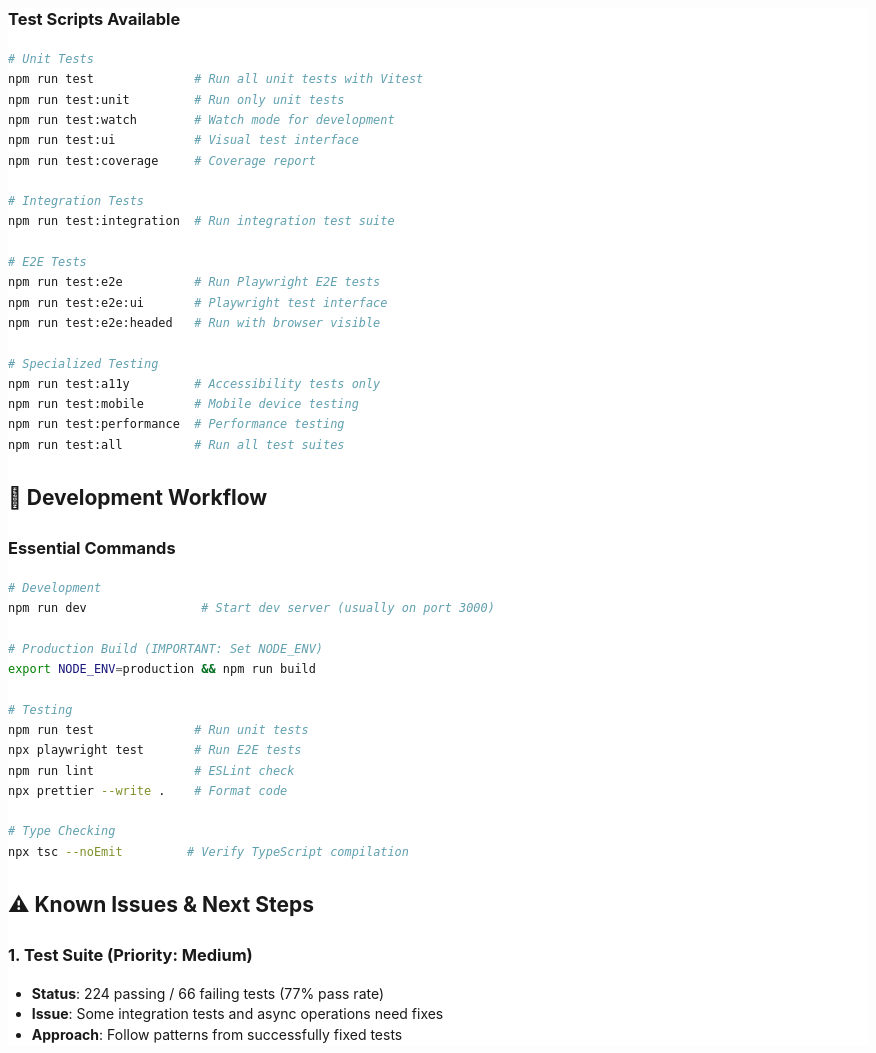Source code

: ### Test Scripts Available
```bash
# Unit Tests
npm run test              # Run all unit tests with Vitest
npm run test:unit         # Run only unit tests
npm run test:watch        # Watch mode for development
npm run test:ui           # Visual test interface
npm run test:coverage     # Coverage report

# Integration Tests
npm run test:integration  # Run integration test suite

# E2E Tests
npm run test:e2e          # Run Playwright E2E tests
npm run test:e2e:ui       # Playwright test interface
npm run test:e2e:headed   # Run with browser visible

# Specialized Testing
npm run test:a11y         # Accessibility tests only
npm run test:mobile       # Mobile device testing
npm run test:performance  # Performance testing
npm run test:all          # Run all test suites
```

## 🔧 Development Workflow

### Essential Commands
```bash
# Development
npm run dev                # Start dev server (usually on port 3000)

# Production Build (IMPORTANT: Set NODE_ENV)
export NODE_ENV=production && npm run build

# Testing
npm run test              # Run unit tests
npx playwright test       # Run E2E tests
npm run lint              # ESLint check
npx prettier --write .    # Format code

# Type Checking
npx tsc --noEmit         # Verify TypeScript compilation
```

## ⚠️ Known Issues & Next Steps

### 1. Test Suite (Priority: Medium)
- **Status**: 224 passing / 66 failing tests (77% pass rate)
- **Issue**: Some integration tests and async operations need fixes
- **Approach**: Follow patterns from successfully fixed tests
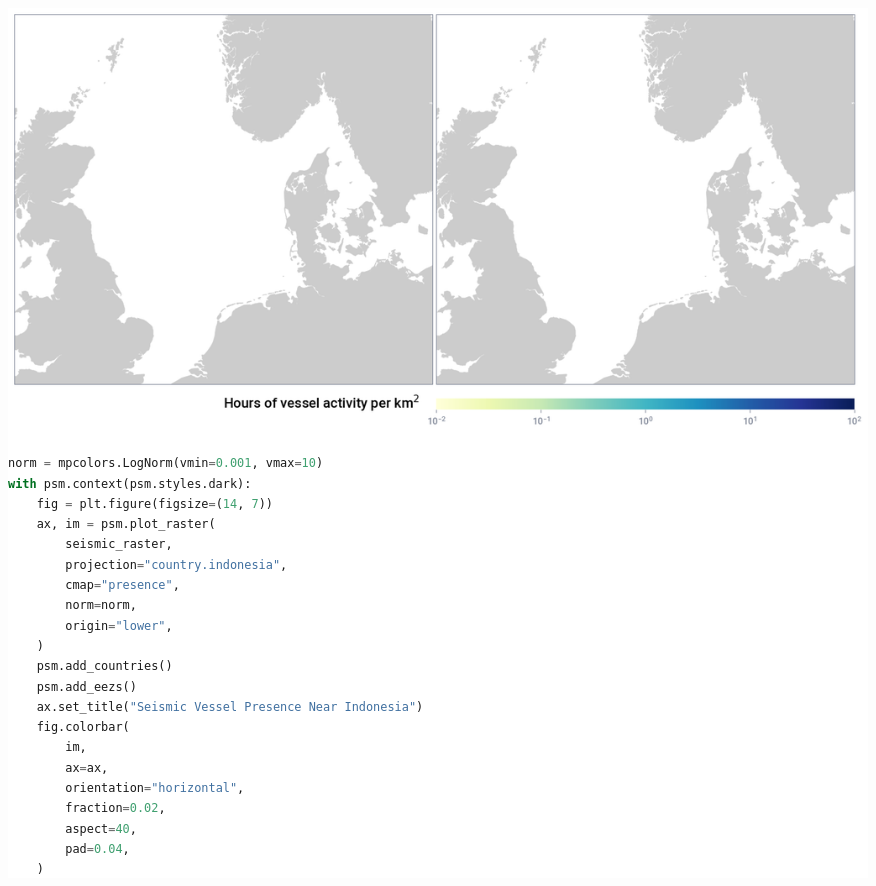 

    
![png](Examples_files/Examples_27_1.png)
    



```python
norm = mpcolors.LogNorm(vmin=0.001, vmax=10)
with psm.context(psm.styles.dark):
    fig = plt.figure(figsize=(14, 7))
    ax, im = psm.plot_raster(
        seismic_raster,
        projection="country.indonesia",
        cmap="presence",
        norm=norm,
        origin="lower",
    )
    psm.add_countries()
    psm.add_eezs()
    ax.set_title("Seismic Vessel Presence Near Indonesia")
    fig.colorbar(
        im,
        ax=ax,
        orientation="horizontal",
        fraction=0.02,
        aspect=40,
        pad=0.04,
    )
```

━━━━━━━━━━━━━━━━

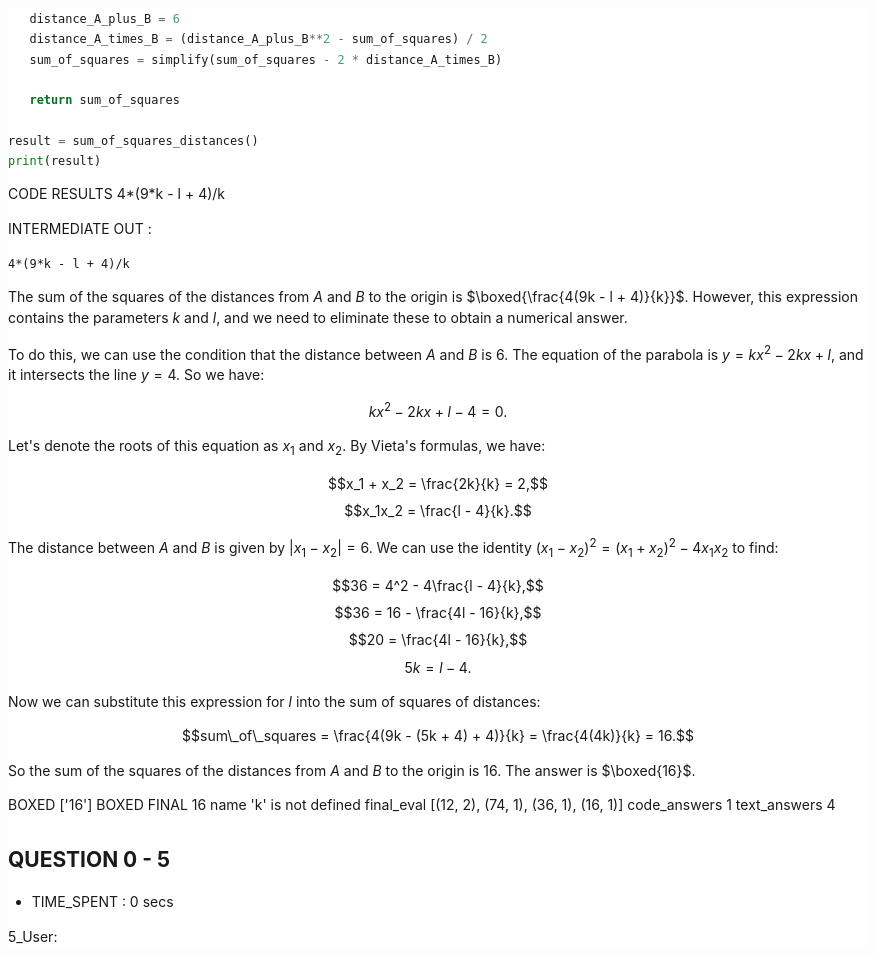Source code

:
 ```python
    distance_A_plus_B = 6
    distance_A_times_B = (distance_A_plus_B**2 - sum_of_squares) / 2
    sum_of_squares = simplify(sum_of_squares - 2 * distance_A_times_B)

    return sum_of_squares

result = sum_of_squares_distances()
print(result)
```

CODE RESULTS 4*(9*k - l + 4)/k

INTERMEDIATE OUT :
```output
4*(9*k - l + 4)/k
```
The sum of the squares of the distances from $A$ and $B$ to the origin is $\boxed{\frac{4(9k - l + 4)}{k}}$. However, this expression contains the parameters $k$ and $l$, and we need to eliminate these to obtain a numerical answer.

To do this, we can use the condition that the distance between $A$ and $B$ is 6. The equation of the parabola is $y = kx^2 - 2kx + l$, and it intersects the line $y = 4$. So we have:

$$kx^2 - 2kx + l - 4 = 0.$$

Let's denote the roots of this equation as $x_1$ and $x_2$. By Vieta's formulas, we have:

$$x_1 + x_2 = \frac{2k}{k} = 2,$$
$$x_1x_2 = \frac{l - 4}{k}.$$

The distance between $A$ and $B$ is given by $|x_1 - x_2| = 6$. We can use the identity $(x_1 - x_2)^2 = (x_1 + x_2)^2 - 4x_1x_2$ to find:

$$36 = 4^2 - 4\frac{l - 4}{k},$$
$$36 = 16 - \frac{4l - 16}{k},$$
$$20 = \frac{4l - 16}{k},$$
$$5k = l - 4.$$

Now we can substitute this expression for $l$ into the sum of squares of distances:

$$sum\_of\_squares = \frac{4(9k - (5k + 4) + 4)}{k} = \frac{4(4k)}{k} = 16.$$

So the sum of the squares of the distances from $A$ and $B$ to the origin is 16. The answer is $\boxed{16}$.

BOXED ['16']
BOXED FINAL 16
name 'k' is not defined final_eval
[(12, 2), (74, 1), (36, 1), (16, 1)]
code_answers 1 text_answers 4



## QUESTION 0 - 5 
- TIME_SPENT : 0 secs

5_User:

━━━━━━━━━━━━━━━━

Task details |
Take every line from the records that holds "norm" and copy it down.

The completed task |
norm = mpcolors.LogNorm(vmin=0.001, vmax=10)
        norm=norm,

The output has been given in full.